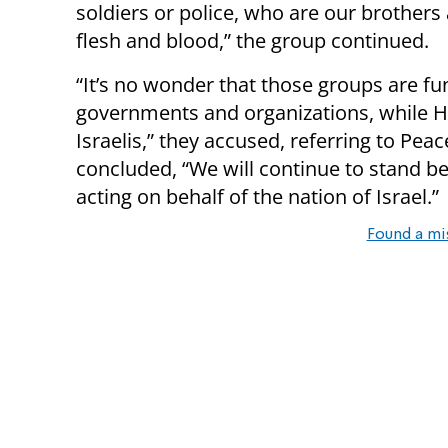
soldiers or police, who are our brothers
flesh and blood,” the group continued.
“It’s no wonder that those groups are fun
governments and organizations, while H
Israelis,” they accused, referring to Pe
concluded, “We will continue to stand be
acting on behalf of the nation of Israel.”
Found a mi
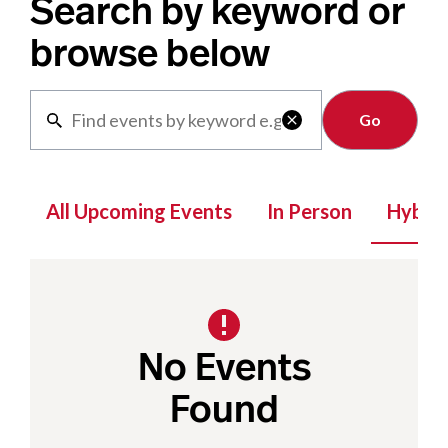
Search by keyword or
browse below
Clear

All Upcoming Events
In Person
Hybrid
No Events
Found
################
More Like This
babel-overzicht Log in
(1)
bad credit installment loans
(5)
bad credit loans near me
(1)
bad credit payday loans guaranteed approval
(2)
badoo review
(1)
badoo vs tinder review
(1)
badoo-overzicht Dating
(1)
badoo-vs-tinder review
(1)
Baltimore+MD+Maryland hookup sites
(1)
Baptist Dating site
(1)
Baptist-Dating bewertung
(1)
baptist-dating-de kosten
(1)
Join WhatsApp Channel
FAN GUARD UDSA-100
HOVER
################
Proceeding from the line containing "soldiers or police, who are our brothers" through the line containing "to stand be", transcribe the lines above exactly, both end lines included.

Answer to the exercise →
soldiers or police, who are our brothers
flesh and blood,” the group continued.
“It’s no wonder that those groups are fun
governments and organizations, while H
Israelis,” they accused, referring to Pe
concluded, “We will continue to stand be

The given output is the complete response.